**EXERCISE PROMPT**
Verbatim output of the lines below is required, with the images omitted.

**RECORDED INFORMATION**

>>

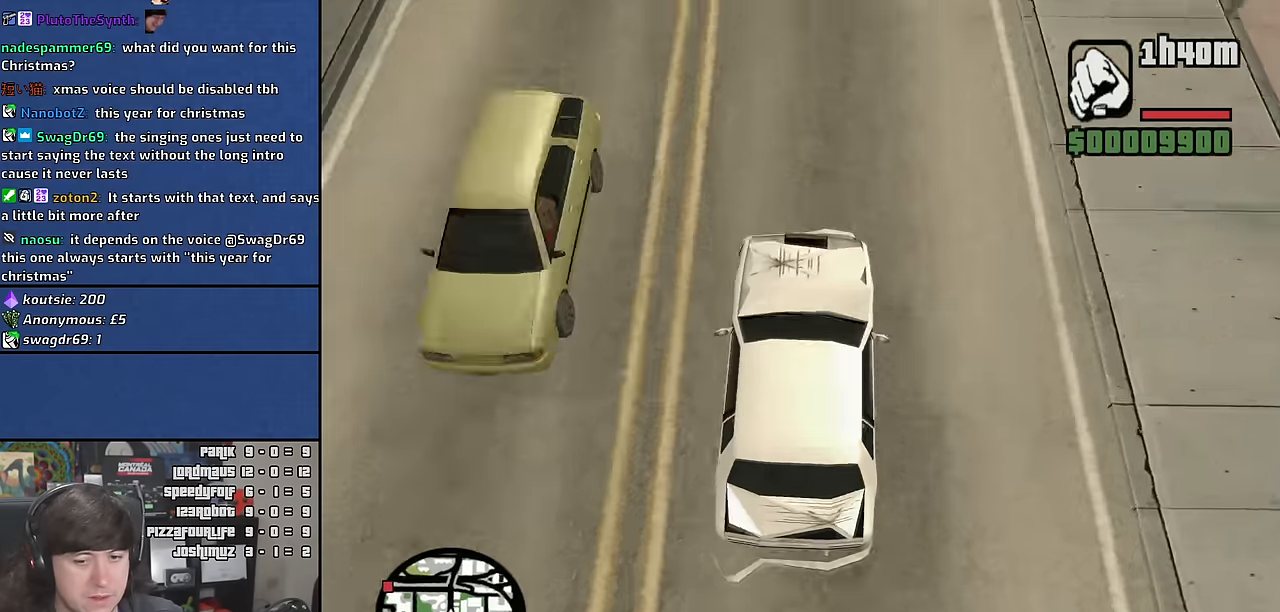
{"keys": ["d", "w"], "mouse": [], "events": [[400, "d", "down"]]}
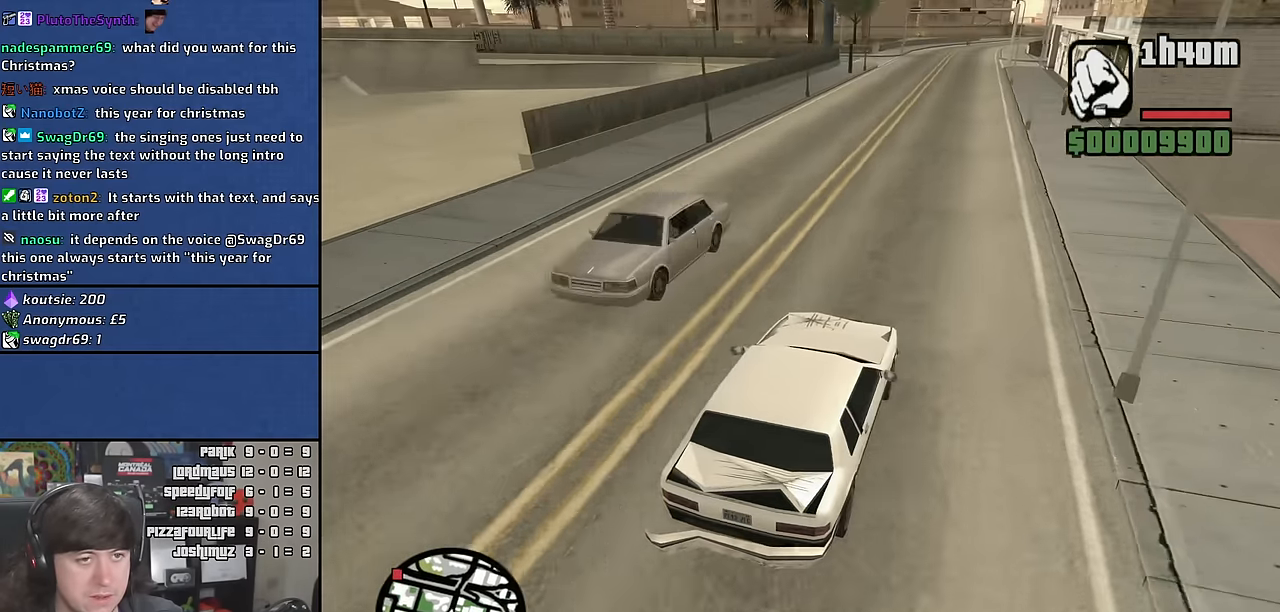
{"keys": ["w"], "mouse": [], "events": [[33, "d", "up"]]}
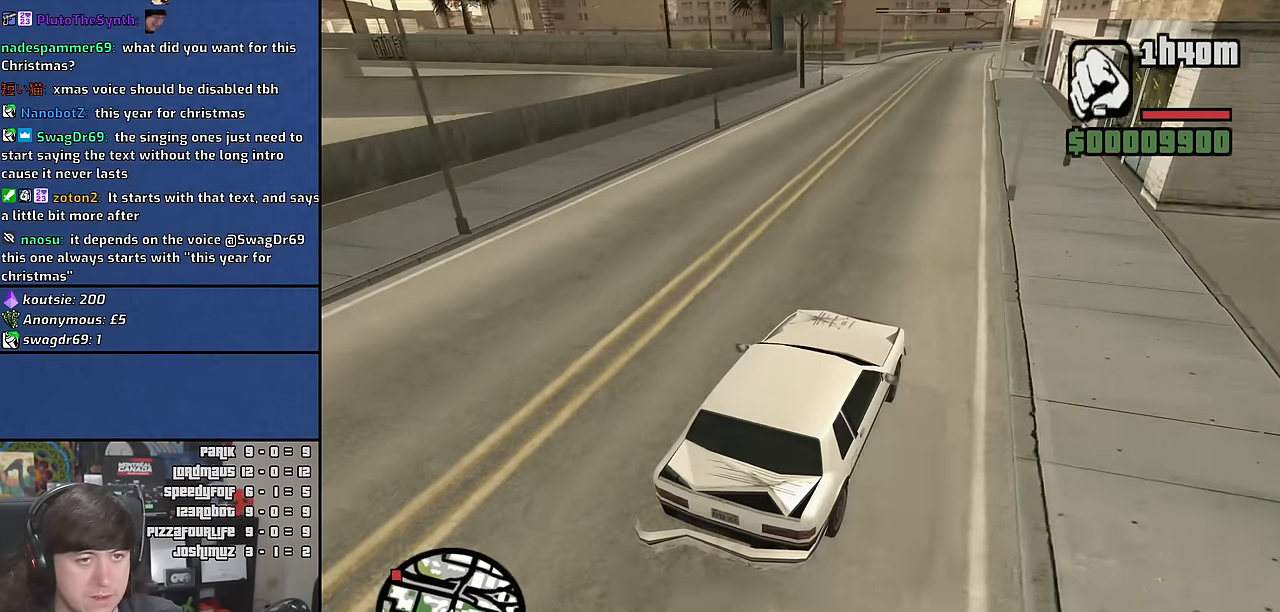
{"keys": ["w"], "mouse": [], "events": [[100, "a", "down"], [216, "a", "up"]]}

<<

**RESULT FOR THIS EXERCISE**
{"keys": ["d", "w"], "mouse": [], "events": [[400, "d", "down"]]}
{"keys": ["w"], "mouse": [], "events": [[33, "d", "up"]]}
{"keys": ["w"], "mouse": [], "events": [[100, "a", "down"], [216, "a", "up"]]}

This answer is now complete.